### Try it:
Give back each line below verbatim.

### Records from a data source:

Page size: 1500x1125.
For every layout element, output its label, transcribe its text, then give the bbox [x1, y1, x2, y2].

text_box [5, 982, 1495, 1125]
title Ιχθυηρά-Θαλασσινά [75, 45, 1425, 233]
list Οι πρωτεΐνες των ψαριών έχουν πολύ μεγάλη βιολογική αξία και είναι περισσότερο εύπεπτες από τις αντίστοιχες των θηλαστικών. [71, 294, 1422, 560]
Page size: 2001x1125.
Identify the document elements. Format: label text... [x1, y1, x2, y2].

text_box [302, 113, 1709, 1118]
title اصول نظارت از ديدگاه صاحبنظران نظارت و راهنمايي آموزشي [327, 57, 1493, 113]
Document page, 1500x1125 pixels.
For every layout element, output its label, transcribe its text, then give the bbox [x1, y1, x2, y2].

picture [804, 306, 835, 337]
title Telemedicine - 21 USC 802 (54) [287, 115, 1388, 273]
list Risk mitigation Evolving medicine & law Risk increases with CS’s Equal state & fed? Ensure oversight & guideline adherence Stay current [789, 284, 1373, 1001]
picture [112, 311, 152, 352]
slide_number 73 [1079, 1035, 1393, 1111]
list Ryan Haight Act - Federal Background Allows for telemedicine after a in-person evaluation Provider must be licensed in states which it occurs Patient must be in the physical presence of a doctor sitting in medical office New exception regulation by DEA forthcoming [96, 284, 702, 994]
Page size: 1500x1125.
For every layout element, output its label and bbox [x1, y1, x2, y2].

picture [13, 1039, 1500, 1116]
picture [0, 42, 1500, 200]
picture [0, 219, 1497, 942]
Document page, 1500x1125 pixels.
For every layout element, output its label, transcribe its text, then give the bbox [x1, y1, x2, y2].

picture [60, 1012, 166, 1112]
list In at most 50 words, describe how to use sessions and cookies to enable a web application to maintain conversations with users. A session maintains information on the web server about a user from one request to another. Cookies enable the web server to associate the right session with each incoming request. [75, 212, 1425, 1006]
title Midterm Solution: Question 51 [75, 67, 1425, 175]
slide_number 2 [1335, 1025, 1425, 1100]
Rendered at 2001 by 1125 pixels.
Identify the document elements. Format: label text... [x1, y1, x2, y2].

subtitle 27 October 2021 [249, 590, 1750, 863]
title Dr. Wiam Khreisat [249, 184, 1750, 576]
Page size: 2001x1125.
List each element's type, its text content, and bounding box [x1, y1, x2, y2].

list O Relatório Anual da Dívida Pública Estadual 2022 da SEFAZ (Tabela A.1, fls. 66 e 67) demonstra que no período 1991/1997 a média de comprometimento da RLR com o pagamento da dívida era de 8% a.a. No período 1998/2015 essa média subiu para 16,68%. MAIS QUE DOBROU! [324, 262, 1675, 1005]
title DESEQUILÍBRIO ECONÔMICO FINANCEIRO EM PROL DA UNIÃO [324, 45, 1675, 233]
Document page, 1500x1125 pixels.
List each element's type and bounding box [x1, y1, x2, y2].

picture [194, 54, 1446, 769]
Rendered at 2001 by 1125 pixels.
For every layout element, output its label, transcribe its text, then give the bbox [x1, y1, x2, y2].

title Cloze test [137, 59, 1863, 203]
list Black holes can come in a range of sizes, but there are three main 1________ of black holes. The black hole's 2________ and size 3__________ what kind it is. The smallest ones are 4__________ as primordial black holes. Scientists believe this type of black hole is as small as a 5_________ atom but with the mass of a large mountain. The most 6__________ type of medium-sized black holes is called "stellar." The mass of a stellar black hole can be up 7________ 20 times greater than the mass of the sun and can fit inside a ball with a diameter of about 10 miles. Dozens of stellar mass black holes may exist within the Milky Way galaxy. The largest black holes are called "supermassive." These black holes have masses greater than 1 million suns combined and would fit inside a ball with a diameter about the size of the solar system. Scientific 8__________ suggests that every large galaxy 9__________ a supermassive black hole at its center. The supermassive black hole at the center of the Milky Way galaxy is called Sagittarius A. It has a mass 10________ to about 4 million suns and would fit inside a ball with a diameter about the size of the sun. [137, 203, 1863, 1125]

### Solution for this task:
Page size: 1500x1125.
For every layout element, output its label, transcribe its text, then give the bbox [x1, y1, x2, y2].

text_box [5, 982, 1495, 1125]
title Ιχθυηρά-Θαλασσινά [75, 45, 1425, 233]
list Οι πρωτεΐνες των ψαριών έχουν πολύ μεγάλη βιολογική αξία και είναι περισσότερο εύπεπτες από τις αντίστοιχες των θηλαστικών. [71, 294, 1422, 560]
Page size: 2001x1125.
Identify the document elements. Format: label text... [x1, y1, x2, y2].

text_box [302, 113, 1709, 1118]
title اصول نظارت از ديدگاه صاحبنظران نظارت و راهنمايي آموزشي [327, 57, 1493, 113]
Document page, 1500x1125 pixels.
For every layout element, output its label, transcribe its text, then give the bbox [x1, y1, x2, y2].

picture [804, 306, 835, 337]
title Telemedicine - 21 USC 802 (54) [287, 115, 1388, 273]
list Risk mitigation Evolving medicine & law Risk increases with CS’s Equal state & fed? Ensure oversight & guideline adherence Stay current [789, 284, 1373, 1001]
picture [112, 311, 152, 352]
slide_number 73 [1079, 1035, 1393, 1111]
list Ryan Haight Act - Federal Background Allows for telemedicine after a in-person evaluation Provider must be licensed in states which it occurs Patient must be in the physical presence of a doctor sitting in medical office New exception regulation by DEA forthcoming [96, 284, 702, 994]
Page size: 1500x1125.
For every layout element, output its label and bbox [x1, y1, x2, y2].

picture [13, 1039, 1500, 1116]
picture [0, 42, 1500, 200]
picture [0, 219, 1497, 942]
Document page, 1500x1125 pixels.
For every layout element, output its label, transcribe its text, then give the bbox [x1, y1, x2, y2].

picture [60, 1012, 166, 1112]
list In at most 50 words, describe how to use sessions and cookies to enable a web application to maintain conversations with users. A session maintains information on the web server about a user from one request to another. Cookies enable the web server to associate the right session with each incoming request. [75, 212, 1425, 1006]
title Midterm Solution: Question 51 [75, 67, 1425, 175]
slide_number 2 [1335, 1025, 1425, 1100]
Rendered at 2001 by 1125 pixels.
Identify the document elements. Format: label text... [x1, y1, x2, y2].

subtitle 27 October 2021 [249, 590, 1750, 863]
title Dr. Wiam Khreisat [249, 184, 1750, 576]
Page size: 2001x1125.
List each element's type, its text content, and bounding box [x1, y1, x2, y2].

list O Relatório Anual da Dívida Pública Estadual 2022 da SEFAZ (Tabela A.1, fls. 66 e 67) demonstra que no período 1991/1997 a média de comprometimento da RLR com o pagamento da dívida era de 8% a.a. No período 1998/2015 essa média subiu para 16,68%. MAIS QUE DOBROU! [324, 262, 1675, 1005]
title DESEQUILÍBRIO ECONÔMICO FINANCEIRO EM PROL DA UNIÃO [324, 45, 1675, 233]
Document page, 1500x1125 pixels.
List each element's type and bounding box [x1, y1, x2, y2].

picture [194, 54, 1446, 769]
Rendered at 2001 by 1125 pixels.
For every layout element, output its label, transcribe its text, then give the bbox [x1, y1, x2, y2].

title Cloze test [137, 59, 1863, 203]
list Black holes can come in a range of sizes, but there are three main 1________ of black holes. The black hole's 2________ and size 3__________ what kind it is. The smallest ones are 4__________ as primordial black holes. Scientists believe this type of black hole is as small as a 5_________ atom but with the mass of a large mountain. The most 6__________ type of medium-sized black holes is called "stellar." The mass of a stellar black hole can be up 7________ 20 times greater than the mass of the sun and can fit inside a ball with a diameter of about 10 miles. Dozens of stellar mass black holes may exist within the Milky Way galaxy. The largest black holes are called "supermassive." These black holes have masses greater than 1 million suns combined and would fit inside a ball with a diameter about the size of the solar system. Scientific 8__________ suggests that every large galaxy 9__________ a supermassive black hole at its center. The supermassive black hole at the center of the Milky Way galaxy is called Sagittarius A. It has a mass 10________ to about 4 million suns and would fit inside a ball with a diameter about the size of the sun. [137, 203, 1863, 1125]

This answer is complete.